Julianna Reidell ’25 Uncovers and Elevates Stories of Women During the Haitian Revolution
Julianna Reidell, a senior double major in French and Francophone Studies and English, with a concentration in Creative Writing and a minor in Pan-African Studies, is preparing to present her research on the untold stories of women during the Haitian Revolution at an undergraduate research conference at the University of Pennsylvania this October.
Reidell’s research began as a one-semester independent study overseen by the chair of the Department of English Dr. Matthew Heitzman, examining the influence of a trio of women in the Haitian Revolution.
Though the revolution took place from 1791 to 1804, Reidell’s research focused specifically on the conflict between Napoleon Bonaparte’s generals, who were sent to retake the colony that would later become Haiti and reinstate slavery there, and the rebel generals of that colony.
“I examined three women in particular,” explained Reidell. “Chosen for their more active roles in the revolutionary effort: Catherine Flon, who’s been credited with sewing the first Haitian flag; Sanité Bélair, the wife of a general and a soldier herself, who was executed alongside her husband in 1802; and Dédée Bazile, who served the troops of then-General Jean-Jacques Dessalines during the conflict, likely as a sutler, and also played a major role in ensuring that he received a burial after his assassination. It became an examination of what happens when someone has survived as a legend more so than a historical figure: what does that do to their story and legacy?”
Reidell was then awarded a $1,000 microgrant from the Center for Antiracist Scholarship, Advocacy, and Action (CASAA) to continue this research, enabling her to visit the Schomburg Center for Research in Black Culture, housed within the New York Public Library in New York City, this past January. There, she was able to look for primary sources that mentioned her research subjects.

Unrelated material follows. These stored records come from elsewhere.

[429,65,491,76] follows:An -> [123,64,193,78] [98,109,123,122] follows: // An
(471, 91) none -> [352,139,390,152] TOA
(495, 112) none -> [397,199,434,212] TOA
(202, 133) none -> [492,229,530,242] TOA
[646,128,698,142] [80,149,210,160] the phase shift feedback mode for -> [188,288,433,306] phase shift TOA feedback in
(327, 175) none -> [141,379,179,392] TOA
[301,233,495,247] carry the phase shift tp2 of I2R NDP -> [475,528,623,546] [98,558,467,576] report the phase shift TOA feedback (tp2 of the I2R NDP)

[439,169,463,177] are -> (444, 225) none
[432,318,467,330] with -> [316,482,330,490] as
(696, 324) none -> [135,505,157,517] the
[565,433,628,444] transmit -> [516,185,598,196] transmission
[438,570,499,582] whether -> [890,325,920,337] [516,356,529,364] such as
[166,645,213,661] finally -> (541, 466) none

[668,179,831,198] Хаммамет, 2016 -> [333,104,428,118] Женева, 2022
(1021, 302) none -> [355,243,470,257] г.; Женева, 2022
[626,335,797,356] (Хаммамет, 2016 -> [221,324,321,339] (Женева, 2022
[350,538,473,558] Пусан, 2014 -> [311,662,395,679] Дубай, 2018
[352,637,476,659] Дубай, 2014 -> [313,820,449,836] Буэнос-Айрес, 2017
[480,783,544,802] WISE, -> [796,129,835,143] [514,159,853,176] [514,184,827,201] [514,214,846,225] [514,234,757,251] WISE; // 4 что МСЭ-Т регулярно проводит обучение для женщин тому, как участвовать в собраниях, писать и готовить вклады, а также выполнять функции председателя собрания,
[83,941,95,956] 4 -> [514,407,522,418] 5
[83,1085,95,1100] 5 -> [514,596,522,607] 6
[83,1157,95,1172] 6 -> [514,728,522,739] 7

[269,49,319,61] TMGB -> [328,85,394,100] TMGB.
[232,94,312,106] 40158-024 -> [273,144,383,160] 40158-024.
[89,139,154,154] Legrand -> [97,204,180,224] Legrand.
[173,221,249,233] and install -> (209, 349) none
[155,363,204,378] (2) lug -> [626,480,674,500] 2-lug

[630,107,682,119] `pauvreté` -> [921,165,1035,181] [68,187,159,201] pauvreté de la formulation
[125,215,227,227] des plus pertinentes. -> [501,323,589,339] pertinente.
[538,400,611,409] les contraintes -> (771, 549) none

“None of the women I was studying are known to have left any primary sources themselves,” said Reidell. “I went to the Schomburg hoping that I might be able to find references to them, anything that would help flesh out their stories a bit more, but I wasn’t necessarily expecting to find anything that they had produced themselves; I’m not sure that any of them were in a position to do so.”
Reidell’s research aims to help fill some of the gaps present in developing well-rounded curricula by looking at the present state of the world and digging into the ways in which current events come about objectively and how they’re portrayed from a number of perspectives.
“I think there’s been a big push to not teach certain types of history. That creates a very imbalanced view of the present,” Reidell explained. “Haiti is very troubled as a country right now. If you look at Haiti in the present and don’t teach the past, you come to one conclusion. But if you do look back further and you look at the Haitian Revolution, not only at the amazing things the revolutionaries accomplished but at the ways Europe sought to weaken them after the fact, it helps you inform the present.
“I’m definitely grateful to CASAA for this great opportunity,” Reidell added. “I’d never done archival research to the extent of the Schomburg. It really was such a meaningful experience to see some of these stories and get more of that primary source material.”
Later this fall, Reidell’s paper on this topic will be published in UReCA: National Collegiate Honors Council (NCHC) Journal of Undergraduate Research and Creative Activity.